━━ Task material ━━

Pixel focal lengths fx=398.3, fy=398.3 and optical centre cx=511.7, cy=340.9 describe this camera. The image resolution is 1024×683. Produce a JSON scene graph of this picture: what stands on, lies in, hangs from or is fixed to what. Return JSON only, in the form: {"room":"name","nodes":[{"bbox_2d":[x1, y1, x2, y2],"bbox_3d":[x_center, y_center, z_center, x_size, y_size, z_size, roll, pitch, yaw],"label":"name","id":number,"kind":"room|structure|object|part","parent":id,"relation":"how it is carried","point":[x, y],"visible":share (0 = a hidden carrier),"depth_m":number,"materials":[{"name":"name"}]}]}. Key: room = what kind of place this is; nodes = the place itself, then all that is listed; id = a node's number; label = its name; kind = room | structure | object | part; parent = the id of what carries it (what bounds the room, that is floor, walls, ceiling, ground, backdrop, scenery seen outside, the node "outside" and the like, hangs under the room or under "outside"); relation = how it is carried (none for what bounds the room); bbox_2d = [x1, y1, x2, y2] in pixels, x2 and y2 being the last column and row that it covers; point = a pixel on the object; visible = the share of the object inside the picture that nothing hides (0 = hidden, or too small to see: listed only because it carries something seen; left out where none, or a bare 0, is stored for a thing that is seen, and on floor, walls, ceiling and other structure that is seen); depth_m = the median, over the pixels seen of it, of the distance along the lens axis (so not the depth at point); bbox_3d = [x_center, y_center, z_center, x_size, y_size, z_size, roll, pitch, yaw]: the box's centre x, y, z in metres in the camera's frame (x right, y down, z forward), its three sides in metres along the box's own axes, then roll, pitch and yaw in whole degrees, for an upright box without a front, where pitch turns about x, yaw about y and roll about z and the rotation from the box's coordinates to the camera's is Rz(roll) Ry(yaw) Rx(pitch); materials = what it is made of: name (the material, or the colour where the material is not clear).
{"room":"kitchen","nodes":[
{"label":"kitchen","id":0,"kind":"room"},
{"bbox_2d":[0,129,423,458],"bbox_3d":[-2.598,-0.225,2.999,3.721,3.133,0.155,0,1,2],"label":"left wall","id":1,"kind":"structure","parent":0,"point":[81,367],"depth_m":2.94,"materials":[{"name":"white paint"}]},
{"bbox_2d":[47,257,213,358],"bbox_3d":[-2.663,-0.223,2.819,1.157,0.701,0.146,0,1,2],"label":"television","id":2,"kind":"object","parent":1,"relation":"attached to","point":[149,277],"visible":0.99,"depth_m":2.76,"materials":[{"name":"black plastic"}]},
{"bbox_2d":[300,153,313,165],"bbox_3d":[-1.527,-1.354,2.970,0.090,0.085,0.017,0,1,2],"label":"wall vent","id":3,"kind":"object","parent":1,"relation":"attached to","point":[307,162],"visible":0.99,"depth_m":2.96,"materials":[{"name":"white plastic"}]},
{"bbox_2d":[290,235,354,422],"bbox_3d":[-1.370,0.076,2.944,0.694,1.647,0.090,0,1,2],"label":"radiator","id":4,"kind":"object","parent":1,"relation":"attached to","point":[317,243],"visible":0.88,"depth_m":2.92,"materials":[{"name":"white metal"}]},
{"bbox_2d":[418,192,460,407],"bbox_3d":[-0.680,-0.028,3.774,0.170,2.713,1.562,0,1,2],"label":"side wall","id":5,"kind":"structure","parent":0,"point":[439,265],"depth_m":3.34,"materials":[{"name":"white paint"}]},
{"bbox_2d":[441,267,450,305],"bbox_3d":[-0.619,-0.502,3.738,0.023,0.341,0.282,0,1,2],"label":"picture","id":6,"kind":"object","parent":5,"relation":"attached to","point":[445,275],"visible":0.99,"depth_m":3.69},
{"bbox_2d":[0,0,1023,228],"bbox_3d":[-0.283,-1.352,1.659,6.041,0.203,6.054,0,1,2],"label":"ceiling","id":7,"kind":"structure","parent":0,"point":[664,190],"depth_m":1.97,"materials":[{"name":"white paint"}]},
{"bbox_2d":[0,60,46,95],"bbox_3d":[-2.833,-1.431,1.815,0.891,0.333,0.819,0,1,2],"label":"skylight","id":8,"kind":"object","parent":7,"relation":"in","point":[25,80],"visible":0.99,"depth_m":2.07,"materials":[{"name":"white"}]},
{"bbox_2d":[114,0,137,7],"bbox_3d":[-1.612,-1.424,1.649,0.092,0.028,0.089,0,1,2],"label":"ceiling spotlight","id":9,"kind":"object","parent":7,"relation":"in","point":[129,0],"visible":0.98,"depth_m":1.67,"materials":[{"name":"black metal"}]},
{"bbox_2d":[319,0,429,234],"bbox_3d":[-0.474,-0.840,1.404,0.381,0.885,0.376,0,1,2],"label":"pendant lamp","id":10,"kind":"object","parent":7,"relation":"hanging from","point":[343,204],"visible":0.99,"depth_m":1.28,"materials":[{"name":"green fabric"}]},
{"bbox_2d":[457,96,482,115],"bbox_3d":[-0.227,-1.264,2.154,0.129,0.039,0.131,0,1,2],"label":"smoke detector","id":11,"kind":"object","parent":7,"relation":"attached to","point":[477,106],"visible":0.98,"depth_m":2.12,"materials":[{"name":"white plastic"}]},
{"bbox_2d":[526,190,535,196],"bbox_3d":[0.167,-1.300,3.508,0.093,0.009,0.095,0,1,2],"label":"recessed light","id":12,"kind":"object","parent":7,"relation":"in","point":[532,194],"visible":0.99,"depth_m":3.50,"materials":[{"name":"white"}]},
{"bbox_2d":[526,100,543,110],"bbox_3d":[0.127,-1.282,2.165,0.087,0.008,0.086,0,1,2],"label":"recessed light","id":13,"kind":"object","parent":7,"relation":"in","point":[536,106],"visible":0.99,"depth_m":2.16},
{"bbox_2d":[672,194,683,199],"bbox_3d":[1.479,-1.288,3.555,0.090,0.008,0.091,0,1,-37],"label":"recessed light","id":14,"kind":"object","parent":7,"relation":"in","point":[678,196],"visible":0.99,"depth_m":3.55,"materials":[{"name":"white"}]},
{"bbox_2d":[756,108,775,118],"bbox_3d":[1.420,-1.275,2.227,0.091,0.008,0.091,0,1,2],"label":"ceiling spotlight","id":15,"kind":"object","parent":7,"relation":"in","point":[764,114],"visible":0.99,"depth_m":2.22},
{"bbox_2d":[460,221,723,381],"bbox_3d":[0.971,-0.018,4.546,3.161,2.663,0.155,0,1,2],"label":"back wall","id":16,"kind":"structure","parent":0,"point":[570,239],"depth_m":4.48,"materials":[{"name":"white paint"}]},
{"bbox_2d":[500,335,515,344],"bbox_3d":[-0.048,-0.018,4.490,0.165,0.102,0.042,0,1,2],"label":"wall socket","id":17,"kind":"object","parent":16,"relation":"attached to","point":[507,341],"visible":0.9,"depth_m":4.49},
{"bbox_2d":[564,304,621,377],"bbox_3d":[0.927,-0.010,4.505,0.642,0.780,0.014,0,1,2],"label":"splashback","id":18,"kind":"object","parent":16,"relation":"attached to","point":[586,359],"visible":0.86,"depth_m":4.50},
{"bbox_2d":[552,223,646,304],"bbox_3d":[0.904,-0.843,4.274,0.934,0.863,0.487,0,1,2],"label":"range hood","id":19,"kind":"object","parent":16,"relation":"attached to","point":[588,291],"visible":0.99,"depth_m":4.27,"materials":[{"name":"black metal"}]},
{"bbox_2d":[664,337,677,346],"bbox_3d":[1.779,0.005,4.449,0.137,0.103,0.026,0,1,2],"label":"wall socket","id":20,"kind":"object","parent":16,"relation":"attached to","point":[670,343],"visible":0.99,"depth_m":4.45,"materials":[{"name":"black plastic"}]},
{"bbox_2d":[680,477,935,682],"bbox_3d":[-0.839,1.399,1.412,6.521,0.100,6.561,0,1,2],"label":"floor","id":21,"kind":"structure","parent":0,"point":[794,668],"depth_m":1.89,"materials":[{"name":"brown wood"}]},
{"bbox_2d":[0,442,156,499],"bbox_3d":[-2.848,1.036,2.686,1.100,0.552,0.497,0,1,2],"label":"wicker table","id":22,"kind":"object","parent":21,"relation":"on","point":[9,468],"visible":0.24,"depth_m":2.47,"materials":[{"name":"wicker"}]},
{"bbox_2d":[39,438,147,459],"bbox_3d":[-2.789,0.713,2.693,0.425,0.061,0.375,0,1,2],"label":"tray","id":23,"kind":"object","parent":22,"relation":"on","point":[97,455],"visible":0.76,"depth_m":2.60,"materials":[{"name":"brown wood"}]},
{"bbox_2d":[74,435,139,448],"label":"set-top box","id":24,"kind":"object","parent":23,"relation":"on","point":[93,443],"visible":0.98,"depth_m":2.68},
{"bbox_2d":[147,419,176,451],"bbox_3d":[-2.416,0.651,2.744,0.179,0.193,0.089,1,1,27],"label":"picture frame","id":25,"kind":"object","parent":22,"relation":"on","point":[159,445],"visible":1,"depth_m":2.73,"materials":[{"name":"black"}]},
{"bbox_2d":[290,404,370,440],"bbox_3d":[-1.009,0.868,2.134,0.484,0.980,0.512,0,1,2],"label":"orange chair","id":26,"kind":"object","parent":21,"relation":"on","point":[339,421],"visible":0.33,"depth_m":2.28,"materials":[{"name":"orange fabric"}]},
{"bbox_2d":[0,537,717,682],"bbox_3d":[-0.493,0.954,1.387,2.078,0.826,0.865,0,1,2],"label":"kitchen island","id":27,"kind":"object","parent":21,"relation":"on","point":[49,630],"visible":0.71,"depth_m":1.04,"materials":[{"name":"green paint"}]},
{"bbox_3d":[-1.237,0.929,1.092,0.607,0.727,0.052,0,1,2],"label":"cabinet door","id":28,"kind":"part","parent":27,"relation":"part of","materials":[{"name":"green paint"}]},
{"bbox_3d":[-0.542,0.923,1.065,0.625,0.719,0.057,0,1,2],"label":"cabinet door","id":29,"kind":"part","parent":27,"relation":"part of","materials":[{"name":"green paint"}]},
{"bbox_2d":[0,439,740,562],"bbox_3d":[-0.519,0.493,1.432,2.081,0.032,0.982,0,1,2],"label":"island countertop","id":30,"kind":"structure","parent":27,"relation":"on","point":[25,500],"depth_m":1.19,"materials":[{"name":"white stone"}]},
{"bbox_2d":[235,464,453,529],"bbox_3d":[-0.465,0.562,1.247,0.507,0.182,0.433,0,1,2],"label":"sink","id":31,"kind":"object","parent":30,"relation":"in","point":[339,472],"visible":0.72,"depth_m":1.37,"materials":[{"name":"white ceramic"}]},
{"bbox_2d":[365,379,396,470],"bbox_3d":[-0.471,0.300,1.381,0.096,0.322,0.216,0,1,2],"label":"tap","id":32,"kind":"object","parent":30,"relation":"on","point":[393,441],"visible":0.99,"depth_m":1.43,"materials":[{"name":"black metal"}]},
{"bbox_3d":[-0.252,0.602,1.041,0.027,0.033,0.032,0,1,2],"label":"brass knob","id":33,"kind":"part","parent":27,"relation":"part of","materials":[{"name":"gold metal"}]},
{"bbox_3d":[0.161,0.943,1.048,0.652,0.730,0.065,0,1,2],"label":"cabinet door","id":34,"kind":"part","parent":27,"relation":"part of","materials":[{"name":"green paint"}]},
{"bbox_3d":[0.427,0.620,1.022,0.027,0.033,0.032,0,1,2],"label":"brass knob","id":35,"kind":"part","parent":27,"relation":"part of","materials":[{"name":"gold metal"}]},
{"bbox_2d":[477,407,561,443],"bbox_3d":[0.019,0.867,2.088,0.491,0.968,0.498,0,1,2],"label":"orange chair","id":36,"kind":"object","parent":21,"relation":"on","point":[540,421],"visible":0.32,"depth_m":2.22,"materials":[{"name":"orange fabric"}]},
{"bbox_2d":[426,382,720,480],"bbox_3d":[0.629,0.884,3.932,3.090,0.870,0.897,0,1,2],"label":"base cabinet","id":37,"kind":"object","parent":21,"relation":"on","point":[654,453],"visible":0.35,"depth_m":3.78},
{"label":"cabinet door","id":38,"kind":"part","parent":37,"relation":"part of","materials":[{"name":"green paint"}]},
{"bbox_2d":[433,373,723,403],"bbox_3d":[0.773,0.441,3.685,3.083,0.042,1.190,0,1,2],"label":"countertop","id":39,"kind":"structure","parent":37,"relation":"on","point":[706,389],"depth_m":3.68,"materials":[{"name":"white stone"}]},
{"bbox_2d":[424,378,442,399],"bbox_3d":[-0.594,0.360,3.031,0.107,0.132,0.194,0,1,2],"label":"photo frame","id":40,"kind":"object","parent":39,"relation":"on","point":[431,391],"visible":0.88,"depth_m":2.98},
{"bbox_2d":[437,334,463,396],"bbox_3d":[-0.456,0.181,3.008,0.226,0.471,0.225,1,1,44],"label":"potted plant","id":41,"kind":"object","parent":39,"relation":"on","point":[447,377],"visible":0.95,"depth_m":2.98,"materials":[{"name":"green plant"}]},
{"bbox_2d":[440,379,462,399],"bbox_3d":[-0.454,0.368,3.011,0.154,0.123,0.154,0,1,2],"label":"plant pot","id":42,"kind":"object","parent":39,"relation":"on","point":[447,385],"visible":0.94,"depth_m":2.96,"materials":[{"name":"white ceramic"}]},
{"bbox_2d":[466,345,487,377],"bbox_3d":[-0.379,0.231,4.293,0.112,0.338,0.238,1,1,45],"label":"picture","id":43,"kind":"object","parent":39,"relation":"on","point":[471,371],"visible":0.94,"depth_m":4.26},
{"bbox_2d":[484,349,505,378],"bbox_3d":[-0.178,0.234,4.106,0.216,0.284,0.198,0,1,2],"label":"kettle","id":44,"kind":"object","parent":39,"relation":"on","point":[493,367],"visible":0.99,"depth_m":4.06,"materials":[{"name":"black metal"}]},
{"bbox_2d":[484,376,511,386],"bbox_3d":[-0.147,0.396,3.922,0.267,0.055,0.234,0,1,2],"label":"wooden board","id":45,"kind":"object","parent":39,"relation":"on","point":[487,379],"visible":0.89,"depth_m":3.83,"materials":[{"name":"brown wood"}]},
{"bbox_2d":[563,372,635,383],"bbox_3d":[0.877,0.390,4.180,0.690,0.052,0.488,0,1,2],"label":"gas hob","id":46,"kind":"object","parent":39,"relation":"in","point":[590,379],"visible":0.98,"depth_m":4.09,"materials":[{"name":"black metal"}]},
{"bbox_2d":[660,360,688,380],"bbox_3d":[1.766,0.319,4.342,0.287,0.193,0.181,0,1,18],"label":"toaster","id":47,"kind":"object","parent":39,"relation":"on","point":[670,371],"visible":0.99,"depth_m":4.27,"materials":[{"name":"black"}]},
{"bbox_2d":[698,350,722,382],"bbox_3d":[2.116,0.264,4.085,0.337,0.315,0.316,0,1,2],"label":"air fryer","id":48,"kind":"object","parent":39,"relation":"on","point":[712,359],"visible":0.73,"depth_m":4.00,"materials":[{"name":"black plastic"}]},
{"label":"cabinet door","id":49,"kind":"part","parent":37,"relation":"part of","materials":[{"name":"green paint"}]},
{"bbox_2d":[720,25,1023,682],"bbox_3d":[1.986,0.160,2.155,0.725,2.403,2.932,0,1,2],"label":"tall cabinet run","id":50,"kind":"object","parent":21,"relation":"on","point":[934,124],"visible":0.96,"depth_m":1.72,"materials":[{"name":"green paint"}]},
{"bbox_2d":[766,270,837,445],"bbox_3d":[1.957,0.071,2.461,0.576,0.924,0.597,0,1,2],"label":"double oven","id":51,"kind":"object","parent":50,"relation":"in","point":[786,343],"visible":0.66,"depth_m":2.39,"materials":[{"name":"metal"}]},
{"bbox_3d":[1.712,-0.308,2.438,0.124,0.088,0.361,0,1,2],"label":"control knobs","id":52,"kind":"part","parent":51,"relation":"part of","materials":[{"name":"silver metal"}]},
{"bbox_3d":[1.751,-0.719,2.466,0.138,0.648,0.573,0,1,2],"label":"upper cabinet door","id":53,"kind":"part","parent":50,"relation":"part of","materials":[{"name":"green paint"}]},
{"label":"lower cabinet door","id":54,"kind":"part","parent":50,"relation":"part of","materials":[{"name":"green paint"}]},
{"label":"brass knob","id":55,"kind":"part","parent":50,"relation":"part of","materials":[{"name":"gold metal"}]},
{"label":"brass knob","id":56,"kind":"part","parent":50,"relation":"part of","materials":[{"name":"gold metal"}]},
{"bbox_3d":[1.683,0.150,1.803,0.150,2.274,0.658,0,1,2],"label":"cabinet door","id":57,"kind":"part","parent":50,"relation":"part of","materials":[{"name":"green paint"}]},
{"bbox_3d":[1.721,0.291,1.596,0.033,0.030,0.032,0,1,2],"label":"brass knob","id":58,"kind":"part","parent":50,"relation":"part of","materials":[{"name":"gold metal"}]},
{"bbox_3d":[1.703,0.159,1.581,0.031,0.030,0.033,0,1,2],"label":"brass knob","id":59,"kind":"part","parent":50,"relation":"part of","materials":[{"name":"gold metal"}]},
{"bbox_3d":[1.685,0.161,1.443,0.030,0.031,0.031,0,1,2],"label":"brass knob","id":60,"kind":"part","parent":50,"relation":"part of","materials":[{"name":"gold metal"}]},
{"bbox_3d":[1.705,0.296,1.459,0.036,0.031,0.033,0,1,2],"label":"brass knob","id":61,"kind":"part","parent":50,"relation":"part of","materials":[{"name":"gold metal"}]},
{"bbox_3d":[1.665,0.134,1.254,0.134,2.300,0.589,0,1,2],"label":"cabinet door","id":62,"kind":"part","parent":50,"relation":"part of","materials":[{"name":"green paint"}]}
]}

━━━
━━ Task material ━━

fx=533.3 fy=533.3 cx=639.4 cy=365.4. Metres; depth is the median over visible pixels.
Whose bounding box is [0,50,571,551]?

━━━

Goal of the exercise
Give back, unchanged, the run of lines in the listing above that begins at the line containing "fx=533.3 fy=533.3 cx=639.4" and ends at the line containing "Whose bounding box is [0,50,571,551]?", both included.

Answer box
fx=533.3 fy=533.3 cx=639.4 cy=365.4. Metres; depth is the median over visible pixels.
Whose bounding box is [0,50,571,551]?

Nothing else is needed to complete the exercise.